EXERCISE OBJECTIVE:
Each line from the one containing "#.1DC3 | AS4760" through the end of the entries below should be transcribed exactly, and no other line.

[Plain-text document sources]
━━━━━━━━

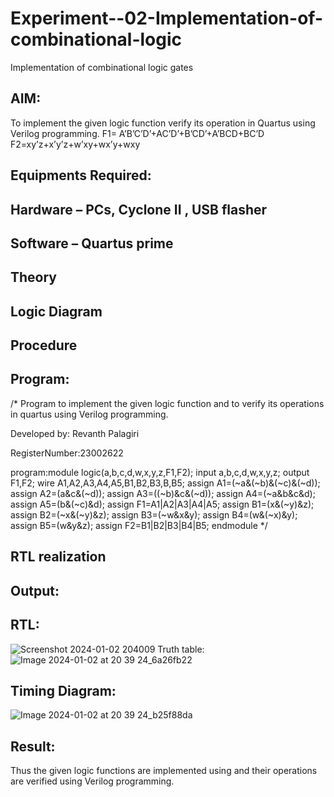 # Experiment--02-Implementation-of-combinational-logic
Implementation of combinational logic gates
 
## AIM:
To implement the given logic function verify its operation in Quartus using Verilog programming.
 F1= A’B’C’D’+AC’D’+B’CD’+A’BCD+BC’D
F2=xy’z+x’y’z+w’xy+wx’y+wxy
 
 
 
## Equipments Required:
## Hardware – PCs, Cyclone II , USB flasher
## Software – Quartus prime


## Theory
 

## Logic Diagram
## Procedure
## Program:
/*
Program to implement the given logic function and to verify its operations in quartus using Verilog programming.

Developed by: Revanth Palagiri

RegisterNumber:23002622

program:module logic(a,b,c,d,w,x,y,z,F1,F2);
input a,b,c,d,w,x,y,z;
output F1,F2;
wire A1,A2,A3,A4,A5,B1,B2,B3,B,B5;
assign A1=(~a&(~b)&(~c)&(~d));
assign A2=(a&c&(~d));
assign A3=((~b)&c&(~d));
assign A4=(~a&b&c&d);
assign A5=(b&(~c)&d);
assign F1=A1|A2|A3|A4|A5;
assign B1=(x&(~y)&z);
assign B2=(~x&(~y)&z);
assign B3=(~w&x&y);
assign B4=(w&(~x)&y);
assign B5=(w&y&z);
assign F2=B1|B2|B3|B4|B5;
endmodule
*/
## RTL realization

## Output:
## RTL:
![Screenshot 2024-01-02 204009](https://github.com/Revanth-2717/Experiment--02-Implementation-of-combinational-logic-/assets/152462274/4a74625c-774d-45a9-ab5e-5f7b2bea9e72)
Truth table:
![Image 2024-01-02 at 20 39 24_6a26fb22](https://github.com/Revanth-2717/Experiment--02-Implementation-of-combinational-logic-/assets/152462274/ed1a9ac9-6dbc-4d4f-9134-0748f9f297cf)

## Timing Diagram:
![Image 2024-01-02 at 20 39 24_b25f88da](https://github.com/Revanth-2717/Experiment--02-Implementation-of-combinational-logic-/assets/152462274/ff69d2da-0b0e-43a4-be1c-8d66abc96fcb)

## Result:
Thus the given logic functions are implemented using  and their operations are verified using Verilog programming.
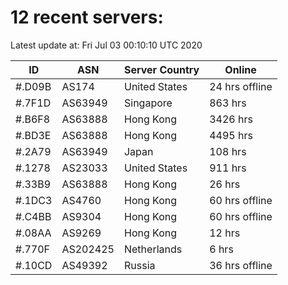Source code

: # 12 recent servers:

Latest update at: Fri Jul 03 00:10:10 UTC 2020

| ID | ASN | Server Country | Online |
| -- | --- | -------------- | ------ |
| #.D09B | AS174 | United States | 24 hrs offline |
| #.7F1D | AS63949 | Singapore | 863 hrs |
| #.B6F8 | AS63888 | Hong Kong | 3426 hrs |
| #.BD3E | AS63888 | Hong Kong | 4495 hrs |
| #.2A79 | AS63949 | Japan | 108 hrs |
| #.1278 | AS23033 | United States | 911 hrs |
| #.33B9 | AS63888 | Hong Kong | 26 hrs |
| #.1DC3 | AS4760 | Hong Kong | 60 hrs offline |
| #.C4BB | AS9304 | Hong Kong | 60 hrs offline |
| #.08AA | AS9269 | Hong Kong | 12 hrs |
| #.770F | AS202425 | Netherlands | 6 hrs |
| #.10CD | AS49392 | Russia | 36 hrs offline |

━━━━━━━━

RESPONSE FOR THIS EXERCISE:
| #.1DC3 | AS4760 | Hong Kong | 60 hrs offline |
| #.C4BB | AS9304 | Hong Kong | 60 hrs offline |
| #.08AA | AS9269 | Hong Kong | 12 hrs |
| #.770F | AS202425 | Netherlands | 6 hrs |
| #.10CD | AS49392 | Russia | 36 hrs offline |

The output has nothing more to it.